Cisco moves even more to china.

Great...So Cisco is turning into the Nike of technology.

I can't wait to see 11 year olds building routers that sell for $1.5 million
USD, while getting paid 7 cents/hour.

[Thu, Sep 23, 2004 at 04:49:11PM -0700]
Nicole Inscribed these words...

In article <OF3A744E78.199AE265-ON80256F19.00492B97-80256F19.004A5EC4@radianz.com>, Michael.Dillon@radianz.com writes

If you really want to try and stop the wave, go ahead,
but I think you should do that work elsewhere.

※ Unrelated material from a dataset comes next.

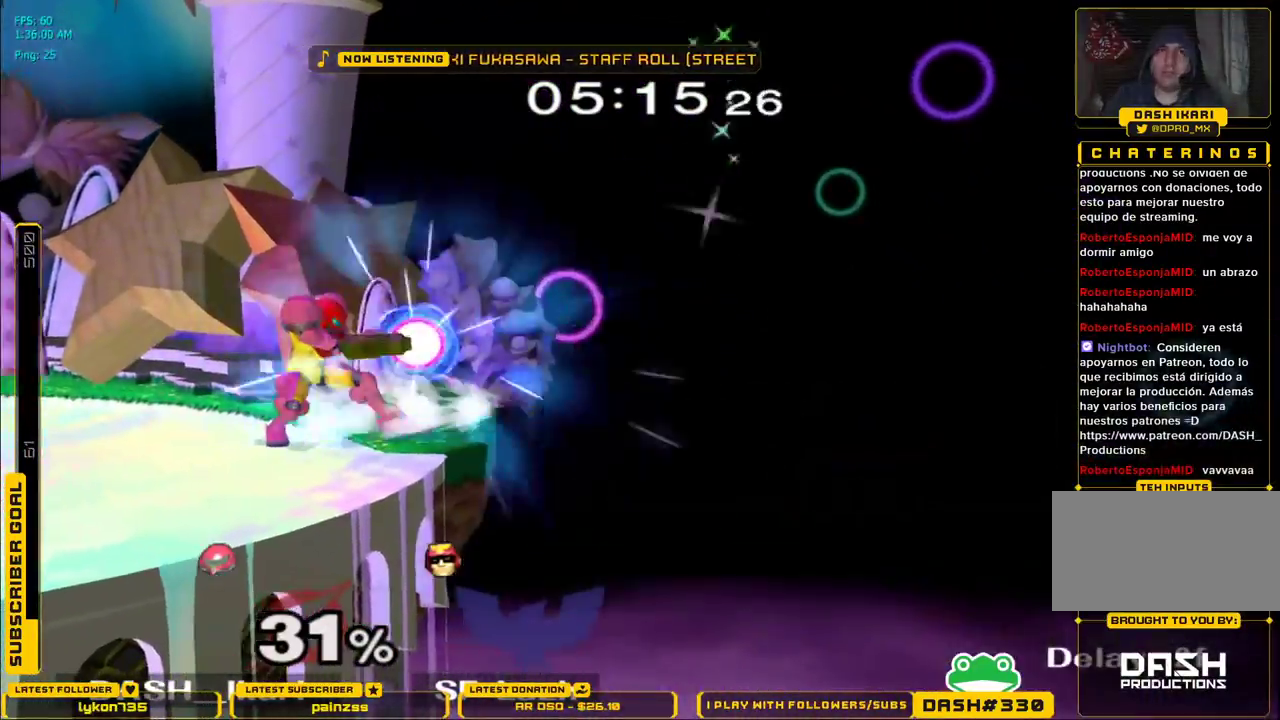
{"buttons": [], "left_stick": "center", "right_stick": "center", "events": []}
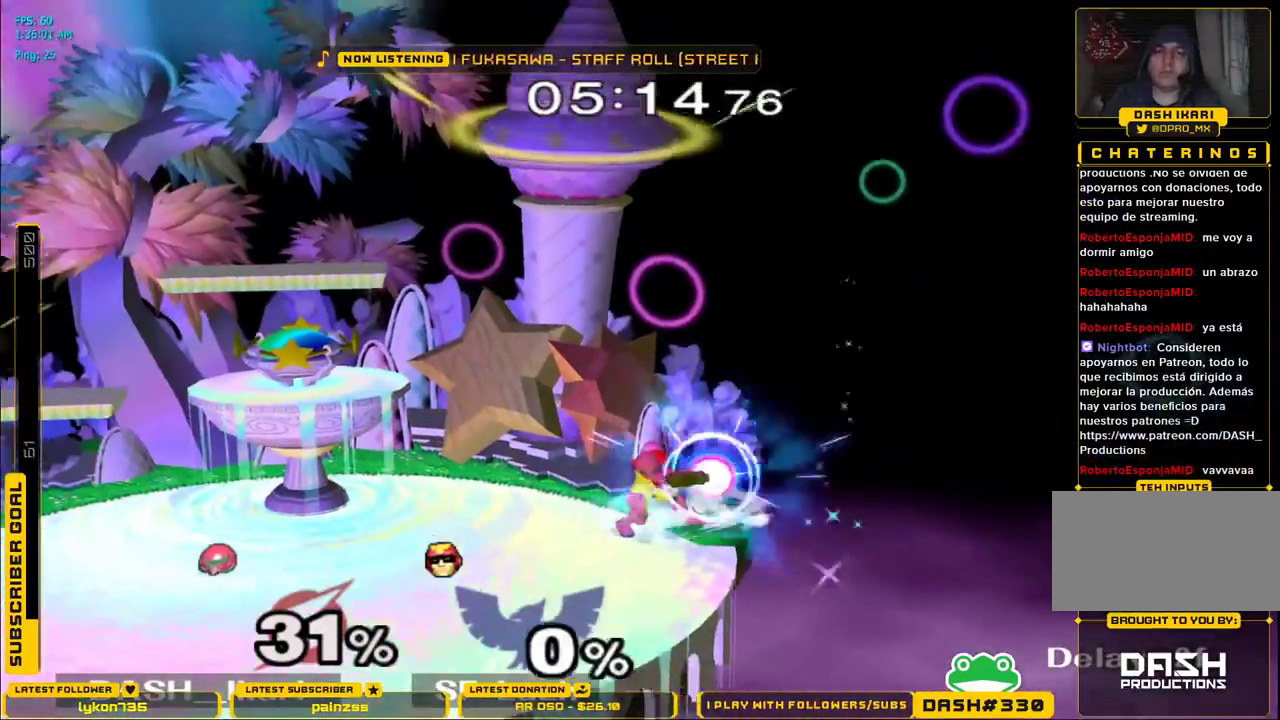
{"buttons": [], "left_stick": "center", "right_stick": "center", "events": []}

I'm all in favour of enhancing the wave; but who is worst off, the American engineer who fears the day he can't afford the payments on his Hummer, or the chap driving the Bangalorian engineer for a dollar a day?

Outsourcing is a way of life. It is a result of free trade policy. It has
been happening for a long time in the other industries. There are very real
benefits to the outsourcing. It helps keep our cost of living down (I live
in California). On the other hand, it is very hard on the folks whose
livelihood it is affecting.

On the the other hand, there can be some concrete steps that can be taken to
alleviate the problem in US. More education and training would help the
displaced folks better adapt to the changing landscape. Did you know that
only 7% of native born Californians go to graduate school? Government
should invest in infrastructure or give tax incentives to companies
investing in infrastructure. Building infrastructure provides base on which
innovation flourishes.
There should be pressure built on foreign governments to play by the rules.
For instance, if a country were to have fixed currency instead of allowing
it float, then it is using unfair practices. Allowing currencies to float in
countries where the outsourced jobs are landing would increase their buying
power and the cost differential goes down very quickly.

This country (USA) has always been on the cutting edge of innovation for
generations. They have always managed to come up with the next level of
innovation to come out on tops. They have been doing it for years and there
is no reason to believe that it won't happen again. Don't listen to all the
doom and gloom being spewed.

Vinay Bannai

Then you all need to stop purchasing from Dell, IBM, HP, Cisco, et al.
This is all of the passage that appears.